- Task directions
Could you rewrite the instruction lines of every row below, changing "bounding box" to "enclosing rectangle" and leaving everything else as it is?

- Spatial annotation rows

┌────────

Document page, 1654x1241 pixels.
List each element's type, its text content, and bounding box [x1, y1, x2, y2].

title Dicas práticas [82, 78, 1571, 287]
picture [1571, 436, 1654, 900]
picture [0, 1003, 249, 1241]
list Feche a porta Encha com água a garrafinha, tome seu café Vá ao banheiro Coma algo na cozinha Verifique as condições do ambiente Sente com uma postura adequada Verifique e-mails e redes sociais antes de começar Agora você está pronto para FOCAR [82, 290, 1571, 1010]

└────────

- Answer below
Document page, 1654x1241 pixels.
List each element's type, its text content, and enclosing rectangle [x1, y1, x2, y2].

title Dicas práticas [82, 78, 1571, 287]
picture [1571, 436, 1654, 900]
picture [0, 1003, 249, 1241]
list Feche a porta Encha com água a garrafinha, tome seu café Vá ao banheiro Coma algo na cozinha Verifique as condições do ambiente Sente com uma postura adequada Verifique e-mails e redes sociais antes de começar Agora você está pronto para FOCAR [82, 290, 1571, 1010]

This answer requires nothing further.